Le « Bio » s’invite aujourd’hui dans de nombreux domaines mais il désigne surtout, à l’origine, « les produits issus de l’agriculture biologique ».
Auteur : Clément GILBERT, journaliste SPHERIA Val de France
Dernière modification : Mercredi 12 octobre 2011
L’agriculture biologique se définit principalement par la non utilisation de produits chimiques de synthèse, comme les pesticides et les fertilisants, et de semences issues d’organismes génétiquement modifiés (OGM). Elle se caractérise également par un respect des cycles naturels, des ecosystèmes et de l’environnement. En matière d’élevage, l’alimentation des animaux doit être à 90 % d’origine biologique, le bien-être prime (élevage en plein air, espace pour se mouvoir...), les traitements antibiotiques sont limités à deux par an et le temps de croissance est plus long. Enfin, pour ce qui concerne les produits préparés, les additifs alimentaires, les antioxydants, les stabilisants et les arômes artificiels sont proscrits. Certaines de ces pratiques peuvent aussi avoir cours dans l’agriculture dite « conventionnelle ». Celle-ci doit également répondre à certaines règlementations (la limitation de la teneur en pesticides en est une), qui peuvent être assez stricte dans le cadre d’une labellisation, d’une certification conformité produit (CCP) ou d’une appellation d’origine contrôlée.
Auteur : Clément GILBERT, journaliste SPHERIA Val de France
Dernière modification : Mardi 11 octobre 2011
Lorsqu’on parle de produits bio, on évoque parfois leurs qualités nutritives et gustatives. En réalité, les études de référence sur ce sujet sont rares et rien ne permet d’affirmer, à l’heure actuelle, que les produits bio ont un meilleur goût ou une plus grande valeur nutritionnelle que les autres produits. Certaines études décèlent cependant une présence un peu plus forte d’antioxydants (Vitamine C) et de polyphénols dans les aliments bio. Consommer bio correspond plutôt au choix d’un style de vie plus sain, pour la terre et pour le corps. Il s’agit avant tout de préserver l’environnement, la nature et notre organisme de tous les produits chimiques utilisés en agriculture conventionnelle. Côté santé, on limite ainsi les conséquences de l’ingestion de pesticides ou de nitrates par exemple. En revanche, l’agriculture biologique est automatiquement plus exposée aux nuisances naturelles, surtout en matière d’élevage. Le fait que les animaux vivent en plein air les expose plus aux parasites. Et la restriction en matière de traitement thérapeutique, notamment au niveau des antibiotiques, limite la possibilité d’agir sur ces parasites.

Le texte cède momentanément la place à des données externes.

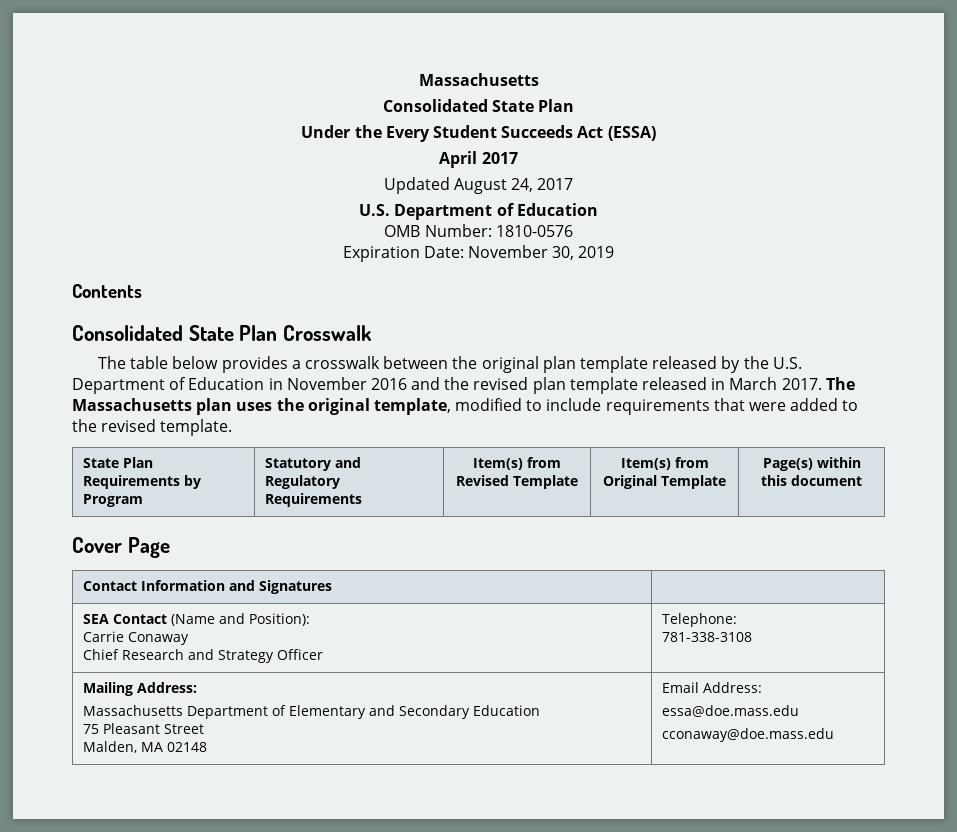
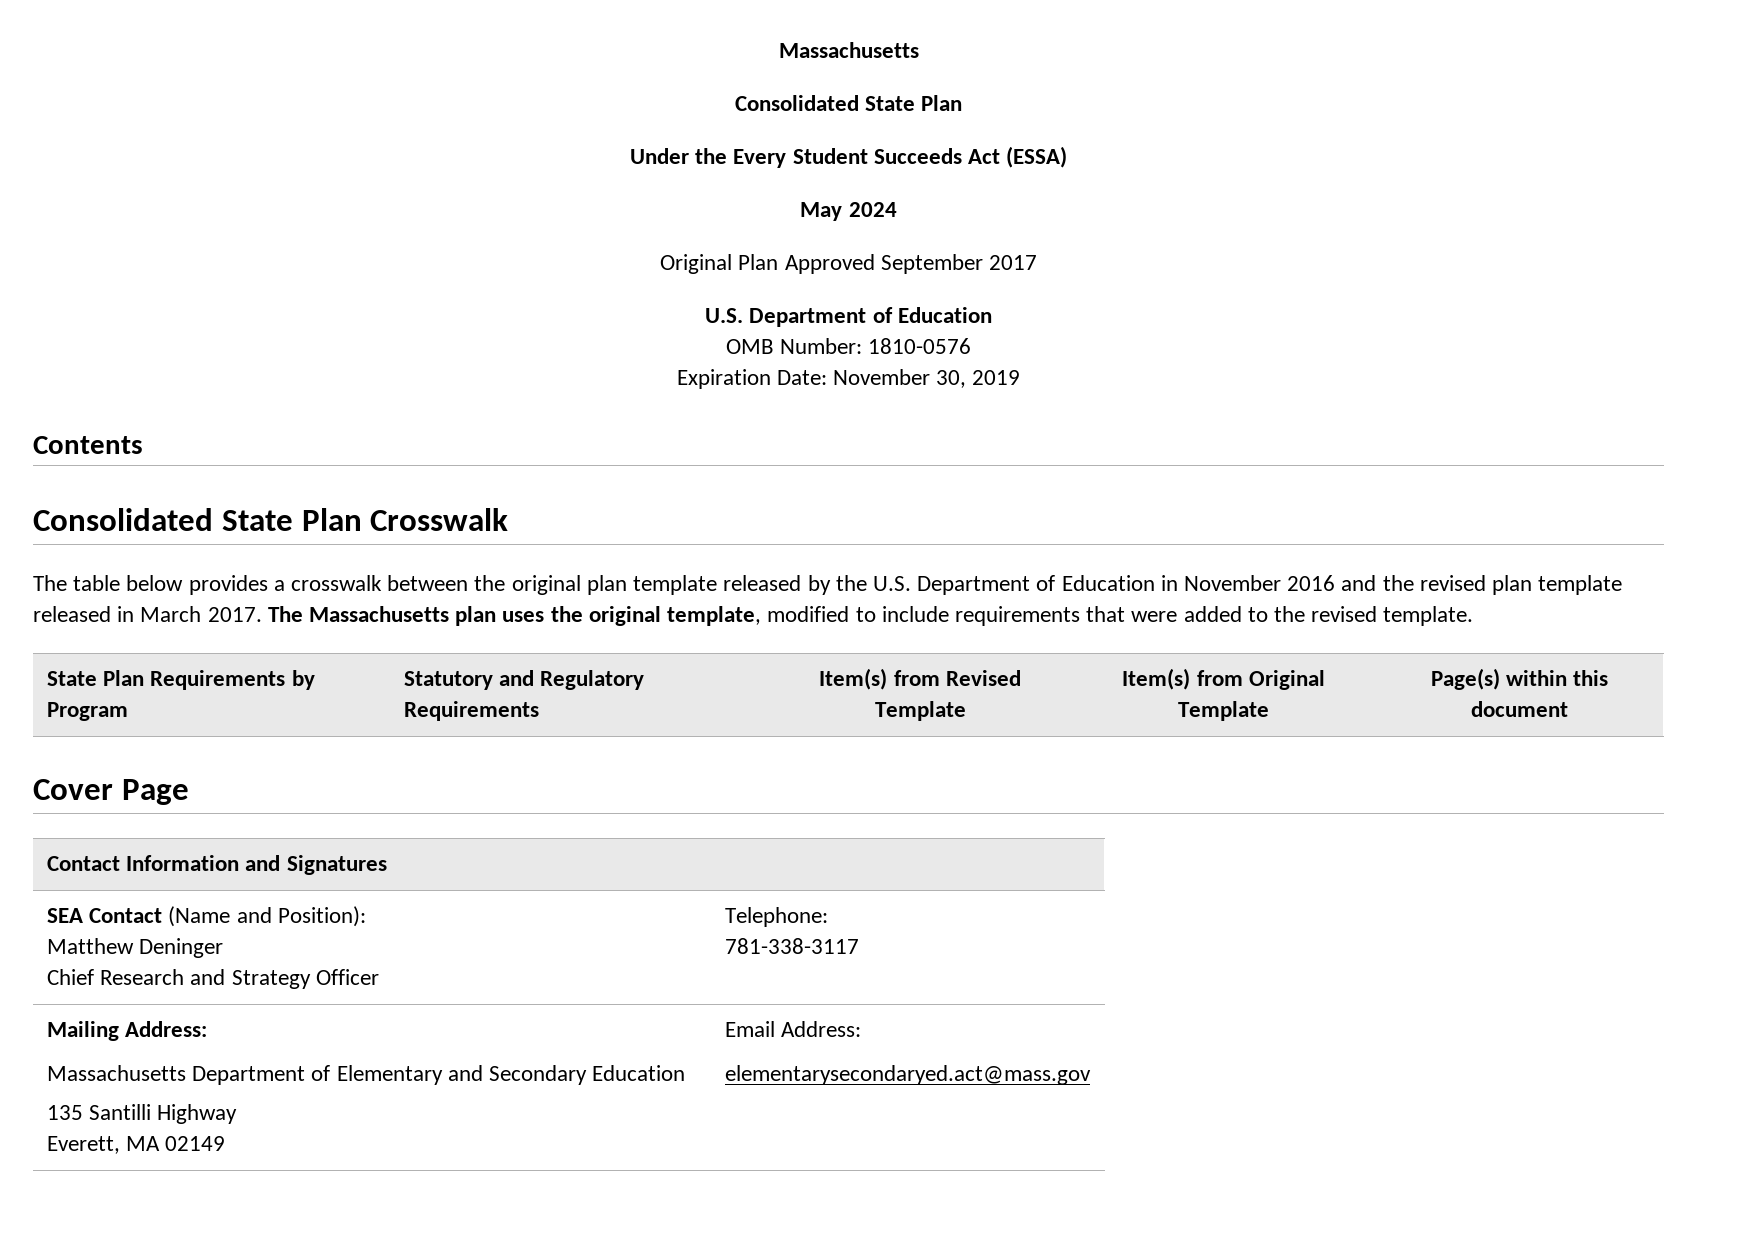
[439,151,518,168] [383,177,534,194] April 2017 // Updated August 24, -> [800,202,897,221] [660,254,983,274] May 2024 // Original Plan Approved September
[82,631,189,645] Carrie Conaway -> [46,938,224,958] Matthew Deninger
[661,632,752,642] 781-338-3108 -> [724,938,859,954] 781-338-3117
[82,723,204,734] [82,741,207,753] 75 Pleasant Street // Malden, MA 02148 -> [46,1104,238,1124] [46,1136,226,1154] 135 Santilli Highway // Everett, MA 02149
[661,705,799,717] [661,728,834,742] essa@doe.mass.edu // cconaway@doe.mass.edu -> [724,1065,1091,1085] elementarysecondaryed.act@mass.gov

Auteur : Clément GILBERT, journaliste SPHERIA Val de France
Dernière modification : Mercredi 12 octobre 2011
Les produits Bio présentent donc de nombreux bienfaits mais aussi un gros désavantage, rédhibitoire pour beaucoup, son prix. Car le Bio coûte cher. De moins en moins, il est vrai, mais ces produits restent malgré tout 30 à 50 % plus chers que les produits conventionnels. L’organisme de défense des consommateurs UFC Que choisir a d’ailleurs réalisé une enquête sur ce problème en 2010. Il en ressort que si ce coût s’explique en partie par un rendement agricole plus faible contraignant les producteurs à augmenter leur prix, il résulte aussi des critères de la politique agricole commune, qui privilégient le rendement, et de la marge excessive que s’octroient les distributeurs (elle est parfois doublée par rapport aux autres produits). Le plan gouvernemental « Agriculture biologique : horizon 2012 », qui prévoit notamment le triplement des surfaces dévolues à l’agriculture biologique, permettra peut-être de dégager une solution à ce problème.